Parlando di lui, eccolo che tornò con lo spuntino e...una macchia di rossetto sulla guancia? È la prima cosa che gli chiesi un po' infastidita. Lui si mise a ridere, indicò una ragazza in lontananza che ci salutò tutta elettrizzata. Con quel poco di luce, riesco a capire che si tratta di una prostituta per via dei vestiti striminziti, gli orecchini enormi a cerchio e il trucco eccentrico. Capelli ondulati, biondo platino e carnagione olivastra.

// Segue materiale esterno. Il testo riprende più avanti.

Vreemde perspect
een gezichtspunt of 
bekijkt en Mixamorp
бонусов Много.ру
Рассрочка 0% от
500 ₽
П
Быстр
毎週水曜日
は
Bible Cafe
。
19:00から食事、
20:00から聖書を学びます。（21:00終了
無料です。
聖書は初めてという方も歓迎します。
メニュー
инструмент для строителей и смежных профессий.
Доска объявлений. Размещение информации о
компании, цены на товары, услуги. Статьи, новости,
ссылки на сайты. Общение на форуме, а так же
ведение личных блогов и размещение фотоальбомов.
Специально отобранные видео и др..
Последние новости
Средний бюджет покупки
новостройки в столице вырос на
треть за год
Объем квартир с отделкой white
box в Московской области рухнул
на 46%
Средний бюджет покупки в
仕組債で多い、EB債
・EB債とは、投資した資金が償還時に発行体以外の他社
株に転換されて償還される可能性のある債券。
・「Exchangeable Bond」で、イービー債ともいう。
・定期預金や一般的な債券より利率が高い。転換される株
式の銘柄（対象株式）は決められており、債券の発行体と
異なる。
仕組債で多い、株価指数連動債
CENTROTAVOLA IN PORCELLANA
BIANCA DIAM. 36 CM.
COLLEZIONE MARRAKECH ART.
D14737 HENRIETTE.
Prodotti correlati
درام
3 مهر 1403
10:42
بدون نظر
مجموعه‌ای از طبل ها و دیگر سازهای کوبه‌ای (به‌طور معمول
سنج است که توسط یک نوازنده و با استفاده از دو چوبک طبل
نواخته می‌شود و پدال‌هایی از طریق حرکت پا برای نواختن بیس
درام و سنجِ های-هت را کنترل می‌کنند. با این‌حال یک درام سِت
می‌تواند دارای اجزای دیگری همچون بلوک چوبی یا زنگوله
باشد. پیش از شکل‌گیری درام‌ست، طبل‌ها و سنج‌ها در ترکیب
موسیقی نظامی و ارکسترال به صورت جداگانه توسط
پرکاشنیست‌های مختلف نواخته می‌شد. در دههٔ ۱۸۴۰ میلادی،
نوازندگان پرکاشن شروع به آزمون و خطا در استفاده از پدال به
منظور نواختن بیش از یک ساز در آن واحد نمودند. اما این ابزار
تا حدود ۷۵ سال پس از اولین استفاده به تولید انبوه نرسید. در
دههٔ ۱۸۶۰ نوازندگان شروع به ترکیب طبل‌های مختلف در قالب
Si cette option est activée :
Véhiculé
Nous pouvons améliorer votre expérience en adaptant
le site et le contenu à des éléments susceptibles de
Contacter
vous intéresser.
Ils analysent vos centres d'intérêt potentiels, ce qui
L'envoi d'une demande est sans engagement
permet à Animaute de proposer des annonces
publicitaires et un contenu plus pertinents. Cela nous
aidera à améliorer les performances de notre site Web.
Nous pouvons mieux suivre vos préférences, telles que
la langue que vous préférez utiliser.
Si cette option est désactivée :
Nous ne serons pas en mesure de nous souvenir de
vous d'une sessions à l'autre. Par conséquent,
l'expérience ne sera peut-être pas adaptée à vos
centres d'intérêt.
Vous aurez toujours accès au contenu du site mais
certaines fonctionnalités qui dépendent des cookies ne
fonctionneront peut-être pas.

<<Parlavo con Nick, il signore dietro il bancone, e mi ritrovo Lola, la platinata che ci ha salutato>> iniziò a raccontare, passandomi il sacchetto con dentro lo spuntino. Guardai Harry, sollevai un sopracciglio -abbastanza curiosa- e gli feci un cenno con la mano. Lui continuò a parlare <<inizia a flirtare, poi le dico "sono con la mia ragazza, se ti vede che ci provi ti ammazza">> sorrisi alla sua risposta, gli feci spazio sulla moto e si spostò va cavalcioni di fronte a me. Portai le gambe sulle sue e mi avvicinai un po' continuando ad ascoltarlo. <<Allora Nick mi chiede cosa ci facevamo tutti soli a quest'ora della notte. Spiego ad entrambi che fa parte del mio regalo di compleanno, loro due sono tutti un "oh, ma che tenerone!" e Lola mi stampa un bacio>> indicò la guancia sporca di rossetto e ridacchiò.
<<Com'è finita? Hai il numero di Lola?>> Ci scherzai su, cercando di toglierli la macchia fucsia sulla pelle. Ne levai una buona parte ed Harry riprende a parlare.
<<Certo, ma per ora mi basti tu amore mio>> spostai lo sguardo su di lui, stava sorridendo e una sua mano si posò sulla mia coscia. Le dita si mossero piano, i brividi tornarono e il dolore al ventre assieme ad esso.
<<Sei un romanticone>> lo presi in giro, lui mi pizzicò la coscia e lo guardai imbronciata. Poi, fece una cosa abbastanza dolce: chinò il viso, sorrise e mi baciò il broncio facendomi arrossire. Tutto ciò in maniera naturale, senza sforzi o obblighi. Harry era fatto così: faceva le cose senza darci troppo peso. Era ciò che amavo di più di lui.
<<Ora mangia nanerottola, devo portarti da una parte>> annunciò, fiero del suo piano e prendendo il suo spuntino dal sacchetto. Lo imitai. La casa offriva hamburger ripieni di schifezze, una bibita in un bicchierone di plastica. Harry era un classicista, niente da aggiungere.